Problem statement :: Copy out every line of text in the entries below, word for word and in the order shown.

Supplied records ::

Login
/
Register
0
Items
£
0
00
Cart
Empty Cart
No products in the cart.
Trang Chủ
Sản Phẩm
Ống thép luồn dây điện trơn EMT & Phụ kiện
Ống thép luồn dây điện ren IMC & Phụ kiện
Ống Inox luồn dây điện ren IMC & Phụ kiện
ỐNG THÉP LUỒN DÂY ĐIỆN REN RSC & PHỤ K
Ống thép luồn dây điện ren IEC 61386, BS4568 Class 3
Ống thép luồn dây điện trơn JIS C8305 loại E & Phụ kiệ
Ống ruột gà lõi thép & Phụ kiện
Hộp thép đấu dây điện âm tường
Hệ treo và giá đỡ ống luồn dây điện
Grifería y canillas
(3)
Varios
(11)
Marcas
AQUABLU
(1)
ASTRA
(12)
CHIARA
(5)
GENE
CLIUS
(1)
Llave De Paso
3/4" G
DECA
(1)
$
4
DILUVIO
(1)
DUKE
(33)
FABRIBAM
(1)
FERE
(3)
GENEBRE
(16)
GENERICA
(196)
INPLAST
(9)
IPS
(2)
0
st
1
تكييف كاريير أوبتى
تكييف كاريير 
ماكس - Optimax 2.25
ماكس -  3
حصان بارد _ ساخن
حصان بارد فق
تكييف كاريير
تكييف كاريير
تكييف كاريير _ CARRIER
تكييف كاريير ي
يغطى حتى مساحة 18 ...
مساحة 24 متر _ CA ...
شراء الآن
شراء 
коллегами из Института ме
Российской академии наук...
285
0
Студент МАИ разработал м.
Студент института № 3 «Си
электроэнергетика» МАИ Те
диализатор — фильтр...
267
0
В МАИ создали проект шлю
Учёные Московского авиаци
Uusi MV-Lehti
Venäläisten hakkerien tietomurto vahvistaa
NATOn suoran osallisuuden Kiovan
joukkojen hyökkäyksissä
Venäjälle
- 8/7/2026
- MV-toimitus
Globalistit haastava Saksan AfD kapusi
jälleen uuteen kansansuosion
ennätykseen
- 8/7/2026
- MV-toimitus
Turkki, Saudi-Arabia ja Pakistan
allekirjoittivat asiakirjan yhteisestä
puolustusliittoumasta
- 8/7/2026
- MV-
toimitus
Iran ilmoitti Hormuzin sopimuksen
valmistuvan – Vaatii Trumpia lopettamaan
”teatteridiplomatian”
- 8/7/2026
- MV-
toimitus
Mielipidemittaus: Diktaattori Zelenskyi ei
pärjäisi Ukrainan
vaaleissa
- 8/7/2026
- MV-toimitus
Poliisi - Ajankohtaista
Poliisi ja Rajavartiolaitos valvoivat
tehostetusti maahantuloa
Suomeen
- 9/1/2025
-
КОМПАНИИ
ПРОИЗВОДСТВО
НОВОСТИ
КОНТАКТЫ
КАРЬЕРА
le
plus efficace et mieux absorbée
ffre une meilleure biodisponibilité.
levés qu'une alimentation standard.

Task response ::
Login
/
Register
0
Items
£
0
00
Cart
Empty Cart
No products in the cart.
Trang Chủ
Sản Phẩm
Ống thép luồn dây điện trơn EMT & Phụ kiện
Ống thép luồn dây điện ren IMC & Phụ kiện
Ống Inox luồn dây điện ren IMC & Phụ kiện
ỐNG THÉP LUỒN DÂY ĐIỆN REN RSC & PHỤ K
Ống thép luồn dây điện ren IEC 61386, BS4568 Class 3
Ống thép luồn dây điện trơn JIS C8305 loại E & Phụ kiệ
Ống ruột gà lõi thép & Phụ kiện
Hộp thép đấu dây điện âm tường
Hệ treo và giá đỡ ống luồn dây điện
Grifería y canillas
(3)
Varios
(11)
Marcas
AQUABLU
(1)
ASTRA
(12)
CHIARA
(5)
GENE
CLIUS
(1)
Llave De Paso
3/4" G
DECA
(1)
$
4
DILUVIO
(1)
DUKE
(33)
FABRIBAM
(1)
FERE
(3)
GENEBRE
(16)
GENERICA
(196)
INPLAST
(9)
IPS
(2)
0
st
1
تكييف كاريير أوبتى
تكييف كاريير 
ماكس - Optimax 2.25
ماكس -  3
حصان بارد _ ساخن
حصان بارد فق
تكييف كاريير
تكييف كاريير
تكييف كاريير _ CARRIER
تكييف كاريير ي
يغطى حتى مساحة 18 ...
مساحة 24 متر _ CA ...
شراء الآن
شراء 
коллегами из Института ме
Российской академии наук...
285
0
Студент МАИ разработал м.
Студент института № 3 «Си
электроэнергетика» МАИ Те
диализатор — фильтр...
267
0
В МАИ создали проект шлю
Учёные Московского авиаци
Uusi MV-Lehti
Venäläisten hakkerien tietomurto vahvistaa
NATOn suoran osallisuuden Kiovan
joukkojen hyökkäyksissä
Venäjälle
- 8/7/2026
- MV-toimitus
Globalistit haastava Saksan AfD kapusi
jälleen uuteen kansansuosion
ennätykseen
- 8/7/2026
- MV-toimitus
Turkki, Saudi-Arabia ja Pakistan
allekirjoittivat asiakirjan yhteisestä
puolustusliittoumasta
- 8/7/2026
- MV-
toimitus
Iran ilmoitti Hormuzin sopimuksen
valmistuvan – Vaatii Trumpia lopettamaan
”teatteridiplomatian”
- 8/7/2026
- MV-
toimitus
Mielipidemittaus: Diktaattori Zelenskyi ei
pärjäisi Ukrainan
vaaleissa
- 8/7/2026
- MV-toimitus
Poliisi - Ajankohtaista
Poliisi ja Rajavartiolaitos valvoivat
tehostetusti maahantuloa
Suomeen
- 9/1/2025
-
КОМПАНИИ
ПРОИЗВОДСТВО
НОВОСТИ
КОНТАКТЫ
КАРЬЕРА
le
plus efficace et mieux absorbée
ffre une meilleure biodisponibilité.
levés qu'une alimentation standard.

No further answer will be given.